Jamais, depuis la fin de la guerre froide, le niveau de confiance n'a été aussi bas entre la Russie et ce que l'on appelait hier "le monde occidental". Pour l'ambassadeur russe auprès de Nations unies, Vitaly I. Churkin, "les tensions actuelles sont probablement les pires depuis 1973", date de la guerre du Kippour. De fait, en 2016, les sources de discorde avec la Russie se sont multipliées et approfondies. La crise ukrainienne, en dépit des accords de Minsk (qui ne sont pas appliqués), est loin d'être résolue. La tension armée peut s'accroître à tout moment entre la Russie et l'Ukraine. Moscou a disposé à Kaliningrad des missiles qui peuvent être porteurs de charges nucléaires et s'est retiré des négociations en cours avec Washington sur le contrôle puis l'interdiction des charges au plutonium.

Il apparaît aussi - selon les services de renseignement des deux cotés de l'Atlantique - que Moscou intervient directement dans la politique intérieure des démocraties. La Russie ne soutient-elle pas clairement les populismes, de Donald Trump à Marine Le Pen ?

Et pour couronner le tout, bien sûr, il y a la Syrie et les bombardements massifs des aviations syrienne et russe sur les quartiers de la ville d'Alep encore aux mains des rebelles. Pour les Russes, le discours de Washington est hypocrite. Les Américains ne tolèrent-ils pas les bombardements saoudiens sur la capitale du Yémen, Sanaa, contrôlée par les Houtis, eux-mêmes soutenus par l'Iran, le grand rival régional de l'Arabie saoudite ? Doit-on se livrer à une comptabilité macabre pour refuser toute comparaison entre les deux situations ? Des centaines de milliers de morts en Syrie contre des milliers au Yémen ?

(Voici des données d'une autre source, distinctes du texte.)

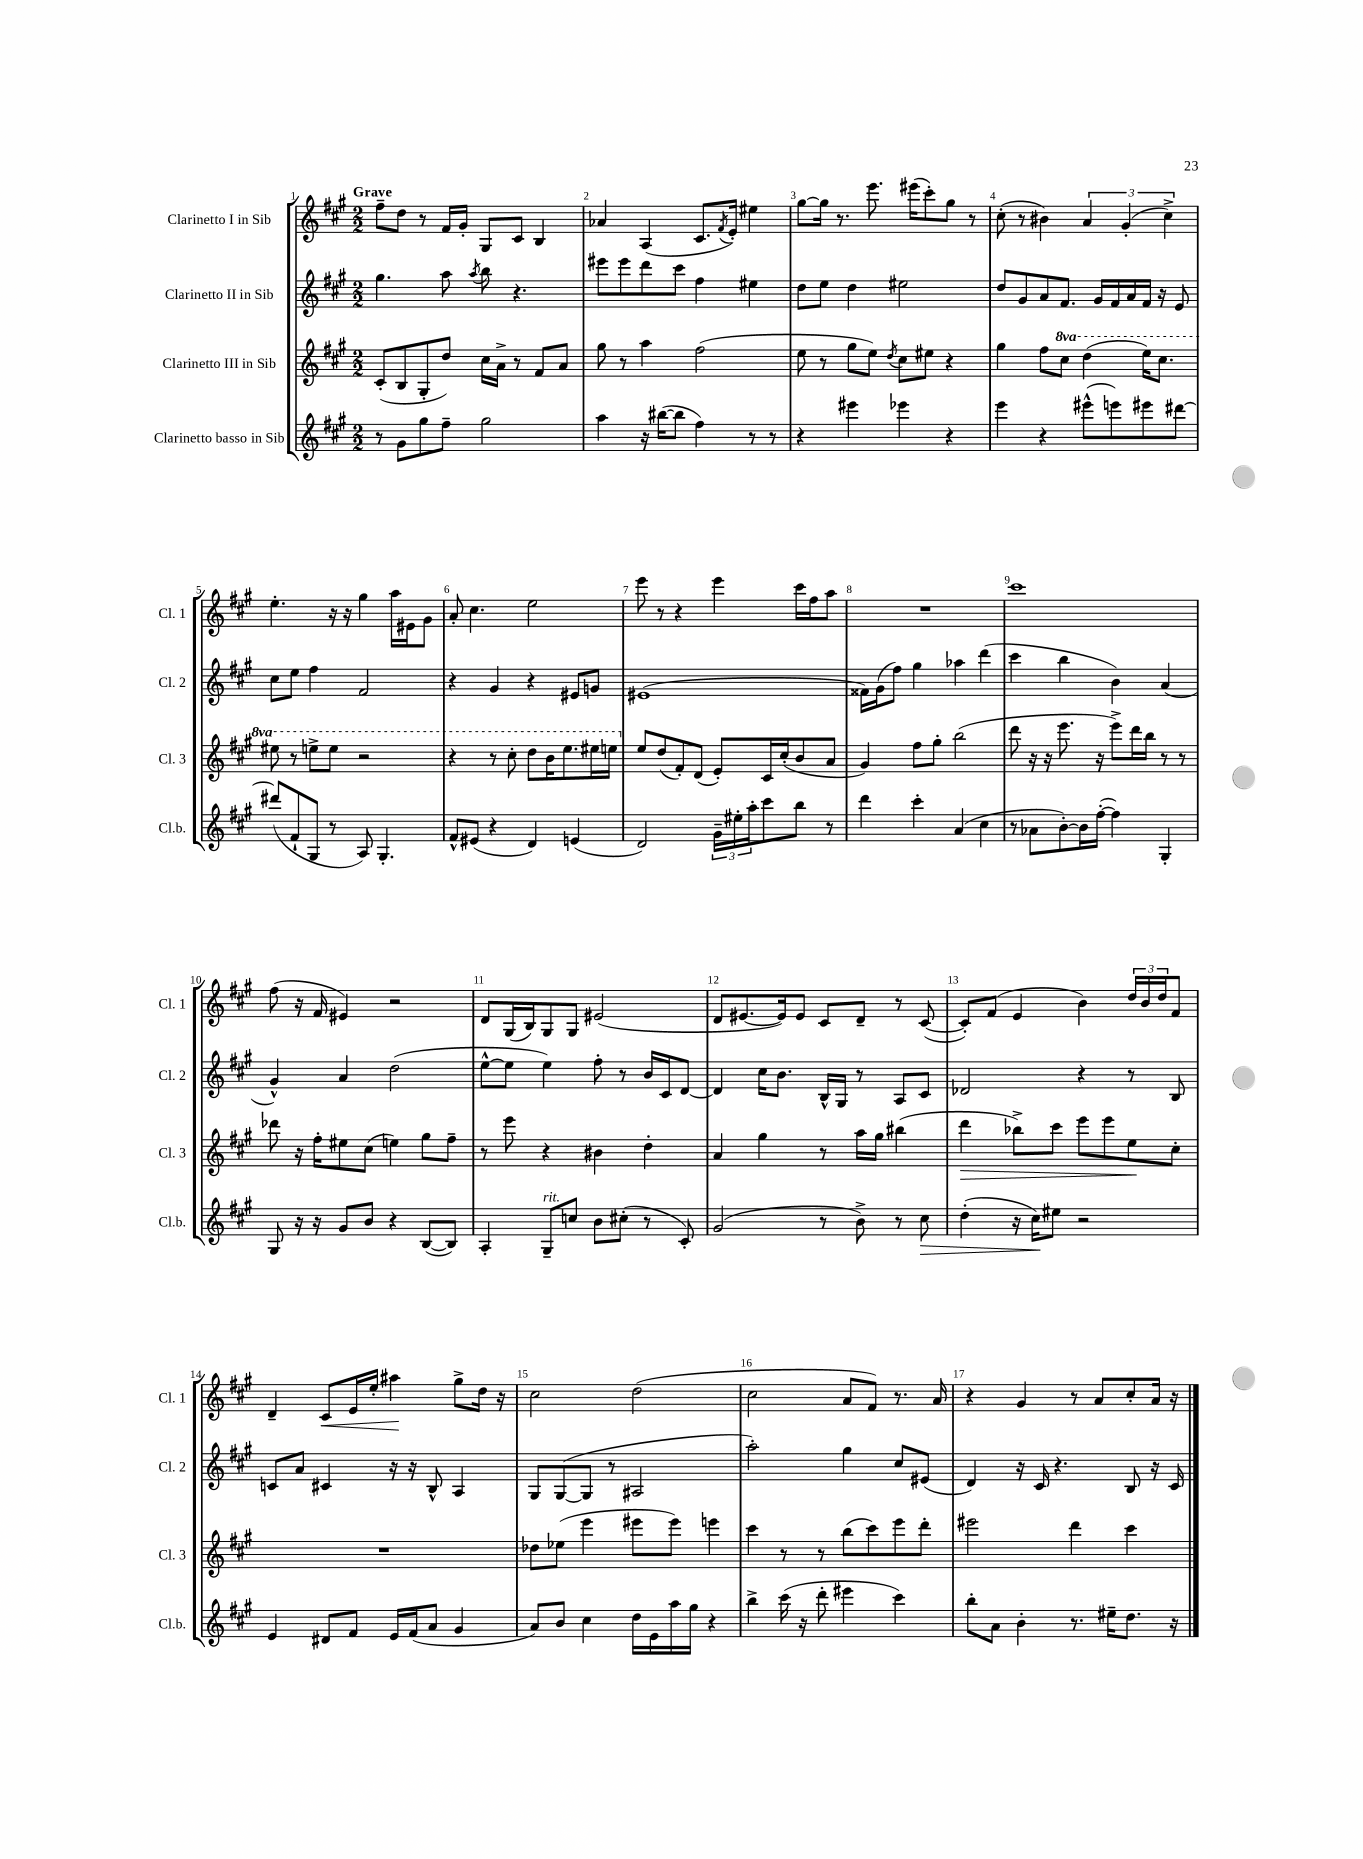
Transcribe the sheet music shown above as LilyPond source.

Les démocraties peuvent-elles être capables de définir une stratégie "à long terme, patiente mais ferme", pour reprendre les termes de Kennan, et de fixer ainsi des limites aux ambitions de Moscou ? Pour Poutine, la réponse est clairement non. Nous sommes trop divisés, obsédés par nos calendriers électoraux respectifs, pour faire autre chose que parler fort et gesticuler de manière inconséquente et incohérente. Que pourrions nous faire, d'ailleurs ? Jouer de la faiblesse économique de la Russie, comme Moscou joue de notre faiblesse politique ? Sur le papier, la démarche semble rationnelle, chacun mettant l'accent sur ses avantages comparatifs ou plutôt sur les désavantages comparatifs de l'autre. Mais cette approche résiste-t-elle à l'examen critique ? Il est clair que l'on ne saurait mettre fin à la politique de sanctions économiques à l'encontre de Moscou. Ce serait récompenser le crime. Mais l'idée de renforcer le régime de sanctions existant s'impose t-elle ? Pour les personnalités les plus riches du régime, ce ne serait même pas un coup de canif. Et, pour les autres, le pouvoir à Moscou ne s'en soucie guère. De toute façon, il n'existe pas de consensus sur le renforcement de la politique de sanctions.

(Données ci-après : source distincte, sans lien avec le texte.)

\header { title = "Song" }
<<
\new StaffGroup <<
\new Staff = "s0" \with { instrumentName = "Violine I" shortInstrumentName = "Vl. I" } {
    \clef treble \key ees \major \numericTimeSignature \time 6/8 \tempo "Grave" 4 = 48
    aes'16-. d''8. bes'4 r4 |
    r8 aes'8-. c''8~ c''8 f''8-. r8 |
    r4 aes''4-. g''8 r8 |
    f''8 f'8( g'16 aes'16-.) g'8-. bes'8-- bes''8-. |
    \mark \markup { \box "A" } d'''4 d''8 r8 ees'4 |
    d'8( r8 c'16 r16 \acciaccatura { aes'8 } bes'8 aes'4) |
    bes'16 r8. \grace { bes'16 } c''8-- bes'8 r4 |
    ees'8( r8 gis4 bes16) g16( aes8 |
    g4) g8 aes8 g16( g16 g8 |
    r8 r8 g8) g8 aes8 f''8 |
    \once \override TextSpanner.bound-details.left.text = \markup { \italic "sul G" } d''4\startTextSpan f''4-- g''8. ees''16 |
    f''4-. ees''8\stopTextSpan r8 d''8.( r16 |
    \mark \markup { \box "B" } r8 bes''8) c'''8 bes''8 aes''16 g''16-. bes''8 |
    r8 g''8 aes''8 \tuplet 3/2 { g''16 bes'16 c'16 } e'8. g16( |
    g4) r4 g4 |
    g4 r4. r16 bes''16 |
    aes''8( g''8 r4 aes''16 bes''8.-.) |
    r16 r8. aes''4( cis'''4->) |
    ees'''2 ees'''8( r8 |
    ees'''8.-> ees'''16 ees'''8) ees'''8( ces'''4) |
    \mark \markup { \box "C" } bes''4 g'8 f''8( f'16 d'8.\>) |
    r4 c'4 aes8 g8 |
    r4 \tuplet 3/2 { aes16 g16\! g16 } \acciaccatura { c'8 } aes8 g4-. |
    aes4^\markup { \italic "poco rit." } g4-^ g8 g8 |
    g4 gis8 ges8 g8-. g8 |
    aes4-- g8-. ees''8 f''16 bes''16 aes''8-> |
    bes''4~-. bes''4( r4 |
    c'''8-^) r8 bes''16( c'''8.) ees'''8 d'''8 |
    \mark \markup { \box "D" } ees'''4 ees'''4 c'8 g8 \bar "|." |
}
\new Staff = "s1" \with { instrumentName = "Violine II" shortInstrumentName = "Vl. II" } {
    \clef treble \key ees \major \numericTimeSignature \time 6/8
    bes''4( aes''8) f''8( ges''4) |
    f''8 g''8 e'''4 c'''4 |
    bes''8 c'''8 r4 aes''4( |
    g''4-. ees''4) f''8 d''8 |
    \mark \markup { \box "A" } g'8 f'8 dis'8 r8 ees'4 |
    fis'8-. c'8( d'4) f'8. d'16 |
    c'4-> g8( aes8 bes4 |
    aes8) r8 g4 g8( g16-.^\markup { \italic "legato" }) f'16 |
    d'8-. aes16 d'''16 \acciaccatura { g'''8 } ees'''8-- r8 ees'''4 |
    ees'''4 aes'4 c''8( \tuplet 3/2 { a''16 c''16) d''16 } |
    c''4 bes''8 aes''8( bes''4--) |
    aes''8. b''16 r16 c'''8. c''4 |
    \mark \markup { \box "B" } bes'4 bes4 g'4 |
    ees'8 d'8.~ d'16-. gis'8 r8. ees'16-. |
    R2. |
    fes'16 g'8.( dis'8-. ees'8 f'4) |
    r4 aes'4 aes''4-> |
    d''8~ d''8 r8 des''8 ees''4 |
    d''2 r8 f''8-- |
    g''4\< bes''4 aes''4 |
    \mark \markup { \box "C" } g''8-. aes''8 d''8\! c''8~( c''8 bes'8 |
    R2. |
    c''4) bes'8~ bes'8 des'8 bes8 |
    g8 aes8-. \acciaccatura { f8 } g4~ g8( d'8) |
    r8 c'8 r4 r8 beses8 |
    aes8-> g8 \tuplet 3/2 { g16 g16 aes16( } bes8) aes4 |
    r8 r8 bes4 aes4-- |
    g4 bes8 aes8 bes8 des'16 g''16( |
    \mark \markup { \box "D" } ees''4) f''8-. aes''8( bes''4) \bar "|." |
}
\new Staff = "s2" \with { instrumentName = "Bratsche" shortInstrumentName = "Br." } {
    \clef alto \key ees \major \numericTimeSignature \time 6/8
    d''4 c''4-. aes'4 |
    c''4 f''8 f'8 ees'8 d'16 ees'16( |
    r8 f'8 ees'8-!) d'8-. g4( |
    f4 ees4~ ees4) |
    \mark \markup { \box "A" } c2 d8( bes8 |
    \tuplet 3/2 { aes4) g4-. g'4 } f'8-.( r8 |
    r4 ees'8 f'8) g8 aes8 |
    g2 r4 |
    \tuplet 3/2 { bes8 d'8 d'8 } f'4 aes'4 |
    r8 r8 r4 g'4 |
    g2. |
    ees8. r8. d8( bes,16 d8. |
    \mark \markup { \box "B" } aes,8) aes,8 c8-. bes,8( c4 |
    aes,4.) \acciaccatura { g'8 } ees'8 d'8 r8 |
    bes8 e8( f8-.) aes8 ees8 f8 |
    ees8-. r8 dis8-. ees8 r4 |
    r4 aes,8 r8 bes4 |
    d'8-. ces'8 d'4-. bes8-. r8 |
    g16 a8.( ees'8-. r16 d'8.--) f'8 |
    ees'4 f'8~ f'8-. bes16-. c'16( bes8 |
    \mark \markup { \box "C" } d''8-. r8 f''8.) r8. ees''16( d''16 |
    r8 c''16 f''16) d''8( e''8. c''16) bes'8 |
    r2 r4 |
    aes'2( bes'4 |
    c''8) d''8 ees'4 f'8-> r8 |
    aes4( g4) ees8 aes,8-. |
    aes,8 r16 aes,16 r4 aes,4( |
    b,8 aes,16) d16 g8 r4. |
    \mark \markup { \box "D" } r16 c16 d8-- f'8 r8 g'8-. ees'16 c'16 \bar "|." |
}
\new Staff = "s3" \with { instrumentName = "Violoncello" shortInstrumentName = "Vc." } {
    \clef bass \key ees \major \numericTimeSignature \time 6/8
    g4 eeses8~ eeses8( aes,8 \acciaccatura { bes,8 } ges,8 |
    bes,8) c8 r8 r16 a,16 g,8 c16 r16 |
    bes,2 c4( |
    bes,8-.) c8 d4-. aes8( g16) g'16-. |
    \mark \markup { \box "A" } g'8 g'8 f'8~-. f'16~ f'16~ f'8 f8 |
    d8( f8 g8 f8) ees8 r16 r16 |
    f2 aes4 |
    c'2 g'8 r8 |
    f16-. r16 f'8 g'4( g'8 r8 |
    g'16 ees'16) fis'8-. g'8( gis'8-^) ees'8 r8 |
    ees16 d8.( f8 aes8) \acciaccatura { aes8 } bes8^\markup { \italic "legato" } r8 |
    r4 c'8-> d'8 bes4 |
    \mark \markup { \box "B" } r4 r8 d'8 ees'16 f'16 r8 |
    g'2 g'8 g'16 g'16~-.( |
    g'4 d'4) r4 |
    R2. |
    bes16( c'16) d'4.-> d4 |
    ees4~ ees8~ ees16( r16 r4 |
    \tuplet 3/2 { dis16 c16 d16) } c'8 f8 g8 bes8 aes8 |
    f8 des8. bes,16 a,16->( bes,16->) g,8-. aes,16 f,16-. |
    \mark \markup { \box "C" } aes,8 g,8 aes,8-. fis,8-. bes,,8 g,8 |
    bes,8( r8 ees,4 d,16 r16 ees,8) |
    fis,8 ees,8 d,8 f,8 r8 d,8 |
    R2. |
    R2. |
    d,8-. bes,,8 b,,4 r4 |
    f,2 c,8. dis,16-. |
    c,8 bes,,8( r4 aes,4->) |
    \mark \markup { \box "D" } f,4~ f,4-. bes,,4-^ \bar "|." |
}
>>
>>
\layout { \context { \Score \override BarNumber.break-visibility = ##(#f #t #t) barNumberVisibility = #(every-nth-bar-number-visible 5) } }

Alors, que faire ? D'abord, ne pas détourner la tête comme s'il ne se passait rien. Il faut dénoncer toutes les fuites en avant de la Russie. Un discours pédagogique à usage interne et externe s'impose pour répondre à une politique de désinformation russe particulièrement active et habile. Les cartes de Moscou sont multiples et d'autant plus efficaces que les Russes lisent dans nos âmes et nous comprennent bien mieux que nous ne les comprenons. La Russie surfe sur un double mouvement de contestation de l'ordre international comme de l'ordre interne. Sur le plan international, les Russes jouent la carte de l'anti-américanisme qui marche toujours, que l'Amérique soit forte ou qu'elle soit faible. Ils jouent aussi de plus en plus du rejet des élites et de la mondialisation. Loin d'apparaître, comme c'était le cas il y a un peu plus de trente ans, comme l'arrière-garde d'une cause perdue, celle de l'Internationale communiste, ils peuvent être perçus comme l'avant-garde d'un mouvement qui ne fait qu'enfler à leur exemple : celui des patriotismes, sinon des hypernationalismes.

Ne pas fixer de limites à Moscou, c'est accepter le danger d'une fuite en avant vers l'inconnu.